> [Textblock]:

★ ★ ★

Spiegelbildlich zur Beurteilung bei Joachim Wolbergs wertete das Gericht die Parteispenden der Jahre 2015 und 2016 in Bezug auf Volker Tretzel als zwei Fälle der Vorteilsgewährung. Da der Bauträger nach den getroffenen Feststellungen im Gegensatz zum Oberbürgermeister mit Interna der Bauteam Tretzel GmbH (BTT) vertraut gewesen war, aus denen hervorging, dass zumindest teilweise Strohmannspenden geleistet wurden, nahm die Kammer bei ihm zusätzlich fünf Fälle des Verstoßes gegen das Parteiengesetz für die Rechenschaftsjahre 2011 bis 2015 an. Seinen Mitarbeiter Franz W. sah das Gericht wegen dessen maßgeblicher Beteiligung an der Organisation der Spenden bis zum Ausscheiden aus der Firma BTT
im Jahr 2015 als Mittäter der fünf Verstöße gegen das Parteiengesetz und der ersten von beiden Vorteilsgewährungen an. In der Konsequenz erachtete die Kammer, auch unter Berücksichtigung der einschneidenden Verfahrenswirkungen, für Volker Tretzel eine Gesamtfreiheitsstrafe von 10 Monaten mit Strafaussetzung zur Bewährung und 500.000 Euro Geldauflage, für Franz W. eine Geldstrafe von 180 Tagessätzen zu je 25 Euro als angemessen. Norbert Hartls Freispruch resultierte daraus, dass in den für ihn bedeutsamen Sachverhaltskomplexen (Jahn Regensburg und Nibelungenkaserne) keine beihilfefähige Verfehlung von Joachim Wolbergs festgestellt wurde.

Eine Kurzübersicht der wesentlichen Urteilsfeststellungen ist dieser Pressemitteilung als Anhang beigefügt.

★ ★ ★

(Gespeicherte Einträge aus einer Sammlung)
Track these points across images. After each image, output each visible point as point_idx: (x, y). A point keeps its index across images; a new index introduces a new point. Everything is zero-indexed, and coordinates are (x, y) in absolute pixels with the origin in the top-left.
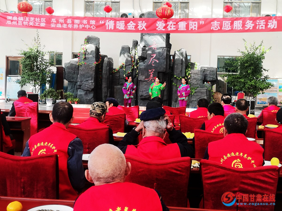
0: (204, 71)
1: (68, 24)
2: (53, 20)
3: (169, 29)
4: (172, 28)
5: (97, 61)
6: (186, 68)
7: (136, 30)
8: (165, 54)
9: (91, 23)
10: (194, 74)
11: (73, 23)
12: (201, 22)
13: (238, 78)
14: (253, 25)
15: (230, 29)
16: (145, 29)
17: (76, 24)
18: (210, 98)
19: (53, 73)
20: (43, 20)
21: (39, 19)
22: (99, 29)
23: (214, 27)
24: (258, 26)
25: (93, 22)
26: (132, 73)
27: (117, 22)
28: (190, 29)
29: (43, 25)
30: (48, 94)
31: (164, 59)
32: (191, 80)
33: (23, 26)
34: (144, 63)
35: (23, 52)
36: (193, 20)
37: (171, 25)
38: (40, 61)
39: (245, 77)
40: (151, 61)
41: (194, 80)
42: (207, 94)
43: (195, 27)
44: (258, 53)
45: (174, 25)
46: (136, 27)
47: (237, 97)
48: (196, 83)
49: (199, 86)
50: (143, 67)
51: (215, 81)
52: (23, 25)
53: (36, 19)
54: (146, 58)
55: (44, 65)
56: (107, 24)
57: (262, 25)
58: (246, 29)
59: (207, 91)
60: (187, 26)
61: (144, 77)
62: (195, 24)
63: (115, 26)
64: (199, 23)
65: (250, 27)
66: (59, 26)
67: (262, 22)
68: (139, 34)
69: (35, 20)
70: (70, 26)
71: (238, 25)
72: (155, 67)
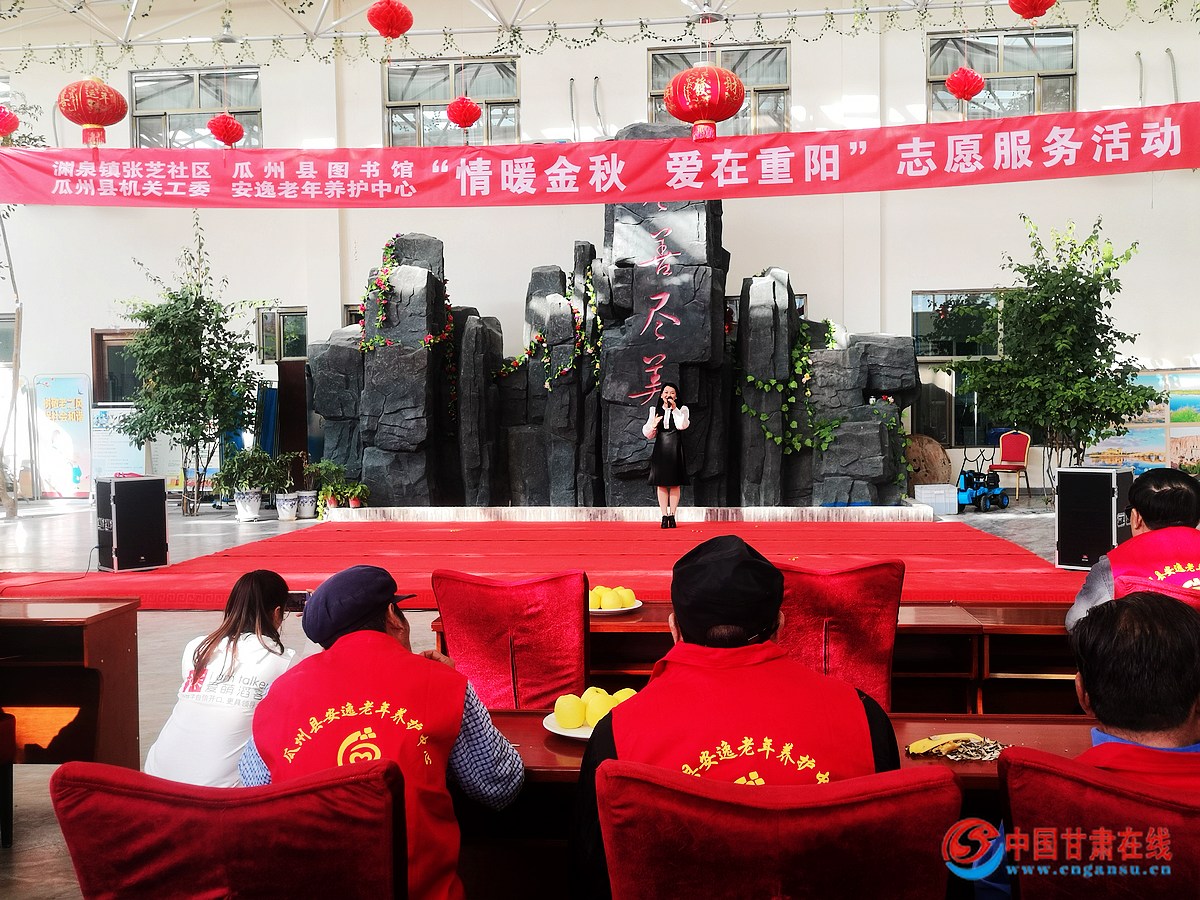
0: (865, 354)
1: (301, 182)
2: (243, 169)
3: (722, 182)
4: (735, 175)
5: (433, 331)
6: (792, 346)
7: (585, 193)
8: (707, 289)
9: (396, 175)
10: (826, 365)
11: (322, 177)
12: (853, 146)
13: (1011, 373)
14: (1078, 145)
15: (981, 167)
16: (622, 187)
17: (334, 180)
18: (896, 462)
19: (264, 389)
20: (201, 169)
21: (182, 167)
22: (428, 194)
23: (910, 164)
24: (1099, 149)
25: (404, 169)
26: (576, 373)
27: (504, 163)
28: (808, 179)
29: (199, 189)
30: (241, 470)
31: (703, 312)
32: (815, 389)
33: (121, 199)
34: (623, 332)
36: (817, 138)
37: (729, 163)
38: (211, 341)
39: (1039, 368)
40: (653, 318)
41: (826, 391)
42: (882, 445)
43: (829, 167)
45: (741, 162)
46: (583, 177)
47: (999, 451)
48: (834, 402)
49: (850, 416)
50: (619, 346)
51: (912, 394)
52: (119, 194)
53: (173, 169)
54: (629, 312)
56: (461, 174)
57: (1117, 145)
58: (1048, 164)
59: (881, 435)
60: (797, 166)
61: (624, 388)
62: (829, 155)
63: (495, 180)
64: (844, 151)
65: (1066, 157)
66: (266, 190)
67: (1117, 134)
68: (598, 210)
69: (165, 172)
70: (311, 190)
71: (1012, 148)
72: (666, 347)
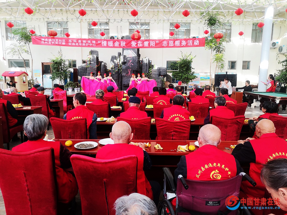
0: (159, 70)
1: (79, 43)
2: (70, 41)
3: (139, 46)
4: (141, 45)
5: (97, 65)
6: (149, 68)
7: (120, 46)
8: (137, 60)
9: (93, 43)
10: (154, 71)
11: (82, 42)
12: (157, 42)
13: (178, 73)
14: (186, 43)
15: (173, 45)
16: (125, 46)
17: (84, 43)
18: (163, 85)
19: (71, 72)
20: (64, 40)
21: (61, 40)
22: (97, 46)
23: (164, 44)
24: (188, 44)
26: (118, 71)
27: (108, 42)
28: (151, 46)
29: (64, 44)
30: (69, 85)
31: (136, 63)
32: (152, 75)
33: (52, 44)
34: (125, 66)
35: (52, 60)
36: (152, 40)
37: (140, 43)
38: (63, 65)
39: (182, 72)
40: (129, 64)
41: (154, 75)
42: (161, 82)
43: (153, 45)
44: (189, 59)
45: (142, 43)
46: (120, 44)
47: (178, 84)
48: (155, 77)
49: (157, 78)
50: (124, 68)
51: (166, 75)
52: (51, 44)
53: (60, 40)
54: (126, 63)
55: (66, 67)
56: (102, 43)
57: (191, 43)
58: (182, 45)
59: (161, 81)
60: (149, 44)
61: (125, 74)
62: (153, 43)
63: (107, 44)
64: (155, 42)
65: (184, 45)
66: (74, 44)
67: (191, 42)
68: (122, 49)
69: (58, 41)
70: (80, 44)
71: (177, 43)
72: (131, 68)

★ ★ ★

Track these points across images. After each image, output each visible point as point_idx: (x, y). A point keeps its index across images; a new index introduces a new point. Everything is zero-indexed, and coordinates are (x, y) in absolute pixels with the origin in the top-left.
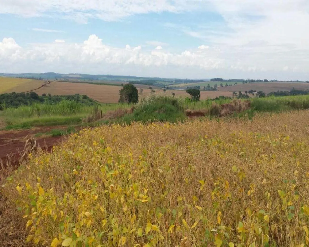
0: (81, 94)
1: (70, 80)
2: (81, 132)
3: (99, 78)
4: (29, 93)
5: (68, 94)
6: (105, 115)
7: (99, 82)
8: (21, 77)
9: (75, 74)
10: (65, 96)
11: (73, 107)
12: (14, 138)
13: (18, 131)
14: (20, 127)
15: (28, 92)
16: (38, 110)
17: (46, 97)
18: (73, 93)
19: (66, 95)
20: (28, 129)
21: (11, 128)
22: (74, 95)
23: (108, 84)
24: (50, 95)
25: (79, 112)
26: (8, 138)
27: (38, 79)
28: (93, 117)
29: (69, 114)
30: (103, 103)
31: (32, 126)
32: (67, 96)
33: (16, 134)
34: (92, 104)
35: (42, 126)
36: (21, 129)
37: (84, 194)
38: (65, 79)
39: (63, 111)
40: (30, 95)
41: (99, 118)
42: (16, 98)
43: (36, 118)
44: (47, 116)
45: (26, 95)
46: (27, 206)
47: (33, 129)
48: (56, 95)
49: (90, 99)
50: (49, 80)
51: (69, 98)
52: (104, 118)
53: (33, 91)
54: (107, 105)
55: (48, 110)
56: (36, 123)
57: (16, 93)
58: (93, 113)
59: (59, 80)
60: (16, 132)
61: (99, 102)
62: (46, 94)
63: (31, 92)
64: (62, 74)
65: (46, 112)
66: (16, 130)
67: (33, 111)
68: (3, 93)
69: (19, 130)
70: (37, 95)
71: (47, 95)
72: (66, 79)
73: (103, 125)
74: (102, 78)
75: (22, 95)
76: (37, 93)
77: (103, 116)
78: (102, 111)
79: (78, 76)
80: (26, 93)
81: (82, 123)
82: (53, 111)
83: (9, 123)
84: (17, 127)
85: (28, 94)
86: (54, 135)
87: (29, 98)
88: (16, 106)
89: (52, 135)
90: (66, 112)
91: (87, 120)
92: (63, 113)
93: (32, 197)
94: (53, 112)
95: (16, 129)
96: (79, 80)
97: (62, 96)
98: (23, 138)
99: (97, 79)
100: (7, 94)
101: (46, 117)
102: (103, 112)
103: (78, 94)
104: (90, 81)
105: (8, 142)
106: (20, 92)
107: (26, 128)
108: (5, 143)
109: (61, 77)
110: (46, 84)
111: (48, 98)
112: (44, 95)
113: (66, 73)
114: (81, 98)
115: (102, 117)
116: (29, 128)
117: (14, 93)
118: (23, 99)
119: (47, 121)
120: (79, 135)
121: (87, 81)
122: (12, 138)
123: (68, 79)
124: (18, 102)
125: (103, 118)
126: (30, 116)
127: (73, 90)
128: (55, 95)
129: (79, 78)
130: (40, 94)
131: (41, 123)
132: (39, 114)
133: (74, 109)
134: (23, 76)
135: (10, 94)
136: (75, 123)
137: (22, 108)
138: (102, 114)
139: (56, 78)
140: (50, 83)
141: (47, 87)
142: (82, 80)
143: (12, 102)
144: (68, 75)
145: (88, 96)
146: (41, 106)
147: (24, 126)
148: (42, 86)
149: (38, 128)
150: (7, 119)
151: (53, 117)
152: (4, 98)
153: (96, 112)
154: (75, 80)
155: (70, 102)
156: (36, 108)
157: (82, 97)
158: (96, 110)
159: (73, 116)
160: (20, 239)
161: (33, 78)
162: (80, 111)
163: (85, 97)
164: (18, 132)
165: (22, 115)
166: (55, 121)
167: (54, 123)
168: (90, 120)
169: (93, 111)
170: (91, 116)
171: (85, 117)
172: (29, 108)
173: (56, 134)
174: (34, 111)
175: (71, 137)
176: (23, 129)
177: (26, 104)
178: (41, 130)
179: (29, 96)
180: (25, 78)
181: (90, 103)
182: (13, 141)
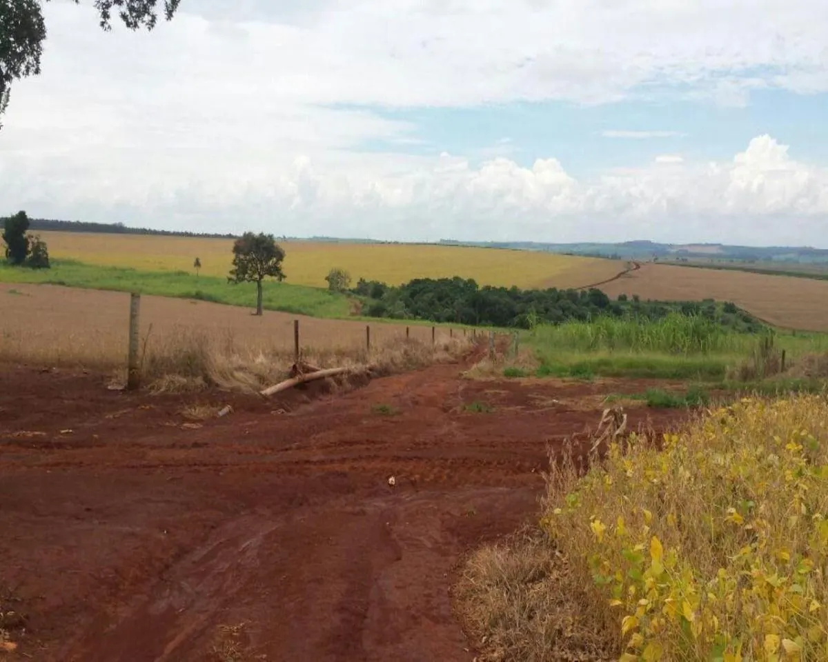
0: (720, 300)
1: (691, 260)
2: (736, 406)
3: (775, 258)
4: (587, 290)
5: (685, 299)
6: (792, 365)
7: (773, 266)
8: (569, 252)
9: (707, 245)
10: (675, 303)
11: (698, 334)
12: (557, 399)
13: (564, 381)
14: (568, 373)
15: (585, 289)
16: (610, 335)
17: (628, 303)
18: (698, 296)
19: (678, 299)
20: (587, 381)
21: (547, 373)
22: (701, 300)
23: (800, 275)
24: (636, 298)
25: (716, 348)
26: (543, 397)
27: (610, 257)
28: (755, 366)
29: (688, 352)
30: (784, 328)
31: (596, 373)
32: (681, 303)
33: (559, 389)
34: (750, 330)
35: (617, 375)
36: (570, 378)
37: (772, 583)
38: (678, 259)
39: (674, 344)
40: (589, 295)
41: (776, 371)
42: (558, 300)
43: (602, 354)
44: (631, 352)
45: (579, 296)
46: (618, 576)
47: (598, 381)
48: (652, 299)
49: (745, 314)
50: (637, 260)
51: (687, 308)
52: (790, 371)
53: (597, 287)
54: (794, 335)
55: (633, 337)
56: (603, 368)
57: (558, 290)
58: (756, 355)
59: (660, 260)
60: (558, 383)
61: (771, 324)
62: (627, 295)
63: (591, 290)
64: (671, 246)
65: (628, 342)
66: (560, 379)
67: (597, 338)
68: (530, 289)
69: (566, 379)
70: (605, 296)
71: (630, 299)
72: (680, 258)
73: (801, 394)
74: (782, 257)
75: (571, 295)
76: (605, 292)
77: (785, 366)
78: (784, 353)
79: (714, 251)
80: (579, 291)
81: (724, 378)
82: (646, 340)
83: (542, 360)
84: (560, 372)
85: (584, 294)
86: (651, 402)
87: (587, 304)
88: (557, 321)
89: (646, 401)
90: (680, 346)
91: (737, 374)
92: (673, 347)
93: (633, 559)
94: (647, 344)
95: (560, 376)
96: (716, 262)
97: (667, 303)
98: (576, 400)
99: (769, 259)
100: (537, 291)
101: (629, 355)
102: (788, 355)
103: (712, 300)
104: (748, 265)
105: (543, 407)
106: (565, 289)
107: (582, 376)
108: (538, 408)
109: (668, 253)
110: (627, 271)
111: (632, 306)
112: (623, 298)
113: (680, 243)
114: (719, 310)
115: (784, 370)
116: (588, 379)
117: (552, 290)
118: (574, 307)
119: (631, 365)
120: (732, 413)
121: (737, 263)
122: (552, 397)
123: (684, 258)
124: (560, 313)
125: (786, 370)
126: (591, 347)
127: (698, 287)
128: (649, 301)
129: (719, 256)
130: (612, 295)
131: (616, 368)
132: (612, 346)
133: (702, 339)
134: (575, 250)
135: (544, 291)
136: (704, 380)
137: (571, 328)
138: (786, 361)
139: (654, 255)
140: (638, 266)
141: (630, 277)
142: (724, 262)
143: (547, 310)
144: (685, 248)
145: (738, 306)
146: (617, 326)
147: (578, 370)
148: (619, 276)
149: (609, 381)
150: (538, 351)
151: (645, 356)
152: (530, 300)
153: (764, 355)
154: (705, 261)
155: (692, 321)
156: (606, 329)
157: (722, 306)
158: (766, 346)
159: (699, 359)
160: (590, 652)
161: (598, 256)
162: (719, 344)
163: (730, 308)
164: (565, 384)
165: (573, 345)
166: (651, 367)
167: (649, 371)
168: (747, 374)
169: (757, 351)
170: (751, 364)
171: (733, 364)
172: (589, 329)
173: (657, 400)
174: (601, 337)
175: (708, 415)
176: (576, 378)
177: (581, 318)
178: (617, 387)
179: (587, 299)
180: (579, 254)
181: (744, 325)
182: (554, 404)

★ ★ ★

> [Fragen]:
a) Welche Strafe hielt das Gericht laut der Pressemitteilung für Franz W. für angemessen?
b) Führe die Pressemitteilung über das Urteil nach ihrem letzten Satz weiter.
Die Einträge sind eigenständiges Material und gehören nicht zur Pressemitteilung.

> [Antworten]:
a) Eine Geldstrafe von 180 Tagessätzen zu je 25 Euro.

b)
Einzelheiten zur Begründung:

Vorteilsgewährung und Vorteilsannahme setzen neben einer Zuwendung an einen Amtsträger bzw. deren Annahme durch den Amtsträger eine innere Verknüpfung der Leistung des Zuwendenden mit der Dienstausübung des Amtsträgers voraus (gelockerte Unrechtsvereinbarung). Nach der Rechtsprechung des Bundesgerichtshofs reicht ein Verhalten aus, durch das für einen unbeteiligten Betrachter der Anschein einer möglichen Käuflichkeit amtlicher Entscheidungen entsteht. Auf Seiten des Amtsträgers genügt für die Annahme bedingten Vorsatzes, dass er die Umstände kennt, die den bösen Anschein begründen. Falls der Amtsträger diesen Schluss nicht zieht, kommt ein Verbotsirrtum in Betracht, der bei Vermeidbarkeit den strafrechtlichen Schuldvorwurf zwar nicht beseitigt, aber deutlich abmildert. Bedingter Vorsatz ist die schwächste Vorsatzform. Er liegt schon dann vor, wenn die Möglichkeit der Tatbestandsverwirklichung erkannt und gebilligt wird. Ein (vermeintlich) sicheres Wissen oder gar eine Absicht sind nicht erforderlich. Als Indizien für eine Unrechtsvereinbarung gelten nach allgemeinen Grundsätzen Heimlichkeit, ein großer Zuwendungsumfang und dienstliche Berührungspunkte zwischen Vorteilsgeber und Amtsträger.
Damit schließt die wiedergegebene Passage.